Rabu, 28 Juli 2010

Sepak Bola Tanpa Ruang Batas.

Olahraga sepak bola merupakan olahraga yang paling digandrungi dialam jagad raya ini. Meskipun tema diatas adalah tentang sepak bola, akan lebih realistisnya jika penulis mengupas dari segi global yang sedang dialami oleh bangsa kita saat ini. Sepak bola merupakan salah satu olahraga yang penulis yakini semua pasti bisa melakukannya. Akan tetapi kita sadar dengan apa yang dikatakan oleh filsuf lama yaitu ”serahkanlah sesuatu pada ahlinya”. Dengan ini hemat saya, kita dituntut untuk menyadari bahwa yang ahlilah yang dapat memainkan olahraga sepakbola dengan sebaik – baiknya. Dan yang tak kalah pentingnya pada kalimat filsuf diatas harus diadakan dalam tataran pengurus PSSI. Sekarang sepak bola kita (Indonesia), sedang mengalami masa transisi dari kegelapan menuju keterangan. Ketika kita terngiang melihat dan mendengar sponsor dilayar televisi yang mengatakan, ”kapan Indonesia bisa masuk piala dunia?”. Kita pasti merasa sedih, gundah dan mungkin akan semakin semangat untuk terlecut menggapainya. Akan lebih realistis jika penulis khususnya dan pembaca umumnya melihat realitas yang sedang dialami oleh sepak bola kita sekarang, artinya akan lebih ngejreng bila kita melihat kedalam dari dalam wajah persepak bolaan Indonesia.

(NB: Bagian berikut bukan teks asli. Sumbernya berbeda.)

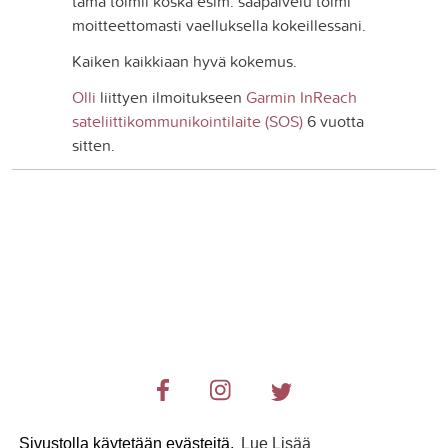
tämä toimii koska esim. sääpalvelu toimi
moitteettomasti vaelluksella kokeillessani.
Kaiken kaikkiaan hyvä kokemus.
Olli
liittyen ilmoitukseen
Garmin InReach
sateliittikommunikointilaite (SOS)
6 vuotta
sitten.
Sivustolla käytetään evästeitä.
Lue Lisää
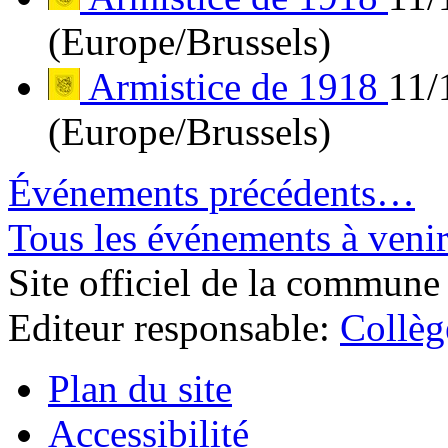
(Europe/Brussels)
Armistice de 1918
11/
(Europe/Brussels)
Événements précédents…
Tous les événements à ven
Site officiel de la commune
Editeur responsable:
Collè
Plan du site
Accessibilité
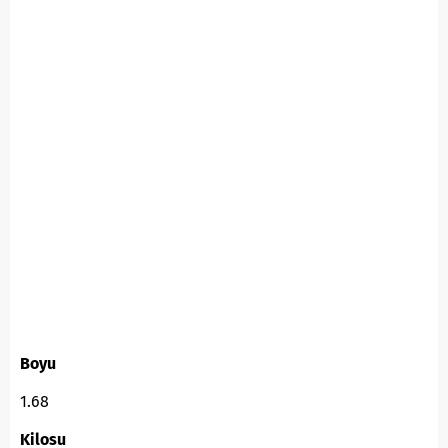
Boyu
1.68
Kilosu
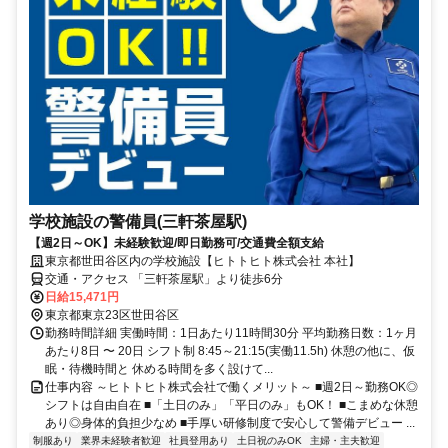
学校施設の警備員(三軒茶屋駅)
【週2日～OK】未経験歓迎/即日勤務可/交通費全額支給
東京都世田谷区内の学校施設【ヒトトヒト株式会社 本社】
交通・アクセス 「三軒茶屋駅」より徒歩6分
日給15,471円
東京都東京23区世田谷区
勤務時間詳細 実働時間：1日あたり11時間30分 平均勤務日数：1ヶ月
あたり8日 〜 20日 シフト制 8:45～21:15(実働11.5h) 休憩の他に、仮
眠・待機時間と 休める時間を多く設けて...
仕事内容 ～ヒトトヒト株式会社で働くメリット～ ■週2日～勤務OK◎
シフトは自由自在 ■「土日のみ」「平日のみ」もOK！ ■こまめな休憩
あり◎身体的負担少なめ ■手厚い研修制度で安心して警備デビュー ...
制服あり
業界未経験者歓迎
社員登用あり
土日祝のみOK
主婦・主夫歓迎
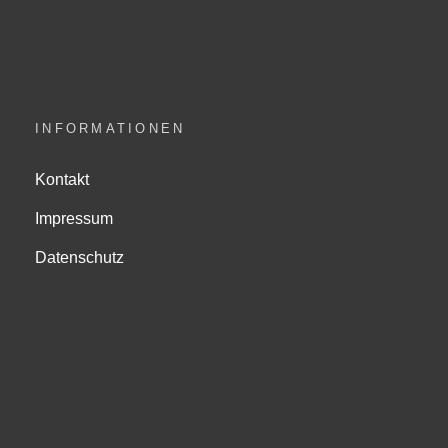
INFORMATIONEN
Kontakt
Impressum
Datenschutz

Indonesia yang konon katanya kaya akan hasil alamnya dan luas wilayahnya memilih dari sebelas orang untuk mengisi line-up starter untuk mengisi barisan kesebelasan merah putih sangat sulit. Ini disebabkan oleh ogoisme para petinggi bola kita, (sebut saja PSSI), yang cenderung hobi melakukan pembinaan pemain instan. Alih – alih melakukan regenerasi pemain, PSSI malah ingin mengadopsi pemain asing. Kapan sepak bola kita (Indonesia) akan maju dan berjaya bila yang dibina pemain dari negara lain.

Pembinaan pemain instan PSSI, dapat kita lihat pada timnas U-23, yang dikirimkan ke Belanda pada tahun 2007 lalu. Timnas U-23 yang diproyeksikan untuk mengikuti kejuaraan Sea Games Qatar, disekolahkan sepak bola dinegara Belanda. Selama kurang lebih enam bulan timnas U-23 berada di negara Belanda tersebut. Pengiriman yang konon merogoh kocek sebesar 20 M tersebut, memang tampil bermain di Sea Games Qatar, namun hasil nihilistis dan mengecewakan yang lagi – lagi harus diterima Indonesia. Timnas U-23 yang harus menelan pilpahit dengan dihajar Iran 6 gol tanpa balas, dan yang tak kalah mengecewakannya adalah tak satu golpun yang dapat disarangkan oleh pemain Indonesia U-23 pada waktu itu.

Selain pembinaan pemain secara instan, PSSI juga tidak serius dan komitmen untuk memajukan sepak bola kita. Ketidak seriusan dan ketidak komitmenan ini dapat kita lihat pada sistem liga yang berubah - ubah, pembinaan pemain muda instan, tentang kuota pemain asing, jumlah tim peserta ,dan jadwal yang tidak pasti.

Awal mula Liga sepak bola Indonesia adalah Perserikatan dan Galatama. Dari Perserikatan dan Galatama tersebut kemudian PSSI melebur menjadi satu dan mengememasnya menjadi Liga Indonesia. Tidak berhenti disitu, PSSI pun merubah format Liga dengan sistem dua wilayah. Sistem dua wilayah tersebut hanya dapat bertahan seumur jagung, dengan menghadirkan sistem Liga satu wilayah kembali Disisni PSSI seolah – olah mencari format yang ideal untuk persepak bolaan Indonesia. Dikemudian hari PSSI dituntut untuk membentuk suatu badan hukum dalam ranah sepak bola oleh badan tertinggi sepak bola dunia yaitu FIFA, tak khayal PSSI lalu membentuk satu tingkatan Liga lagi yang kita kenal sekarang dengan sebutan Indonesia Super Ligue (ISL).